Advent 2020: Fasting as
Vacancy
Fasting in Advent,
Mondays before Christmas
Activity: Purge
As we open this season of Advent, take notice of darkness. Perhaps where you live, you are entering winter soon, and daylight hours are lessening with nighttime darkness lengthening. If it is late spring where you live, winter’s darkness is still in your not so distant past. What is darkness like? What characterizes it? Take a moment and write your thoughts:
In many situations, darkness can foster fear: monsters under the bed, propensity for increased crime, or simply not being able to see what might trip your feet in the dark. But darkness can focus your attention, too. When it is daylight, many things in a million colors can be seen - trees, mountains, flowers, people, animals, and buildings, to name a few. But when it is dark and light is limited, only a few things can come into focus at any one time. Darkness helps you to simplify your focus, to zero in on what is most important, most pressing. If you are walking in the dark by flashlight or torch, you can only focus on the next few steps in front of you. If you are camping in the wilderness, your campfire’s flame and warmth only reaches so far.

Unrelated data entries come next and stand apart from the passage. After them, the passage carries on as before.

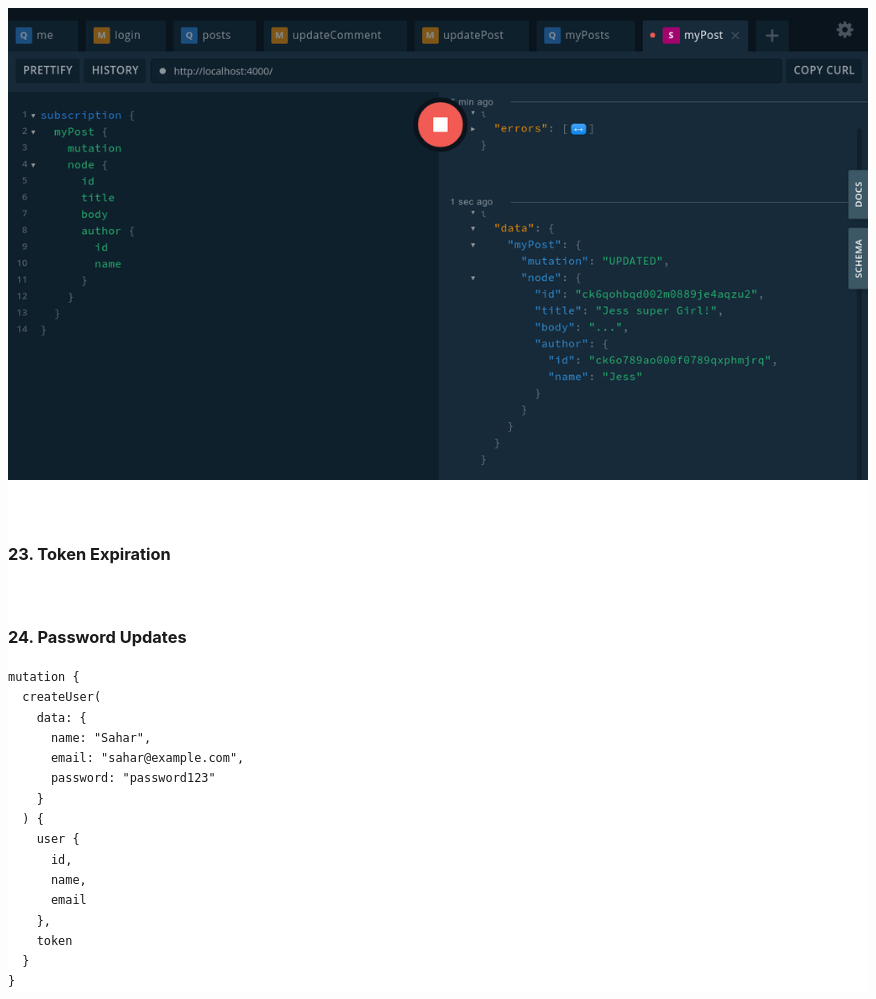 ![Application](../img/pic-03-06.png?raw=true)

<br/>

### 23. Token Expiration

<br/>

### 24. Password Updates

```
mutation {
  createUser(
    data: {
      name: "Sahar",
      email: "sahar@example.com",
      password: "password123"
    }
  ) {
    user {
      id,
      name,
      email
    },
    token
  }
}
```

When it comes to hospitality, darkness helps us focus, too. Candlelight dinners draw our attention to who and what is at the table. The darkness is transformed from cold to warm, from alone to close community. In this positive space, we can also experience hope.
Hope in the midst of the darkness does not diminish pain or suffering, but draws your attention away from chaos to focus in on what is most important, most pressing, most present before you.
Take inventory of the events and circumstances around you. What is going on in your life and world? Now, audit your response: where is the hope of Jesus bursting through painful or dark circumstances? Can you see it? What’s happening?
Read today’s scripture, as listed in the Devotional Calendar. Make note of observations. Read again. Ponder words or phrases that stand out to you.
At some point today when it is dark outside, turn off all the lights inside, except for one lamp or candle. What do you notice? What becomes important? With whom do you now share this space? Fast from light to let the darkness teach you to focus on the hope of Christ.
Journal about your thoughts, reflections, and questions.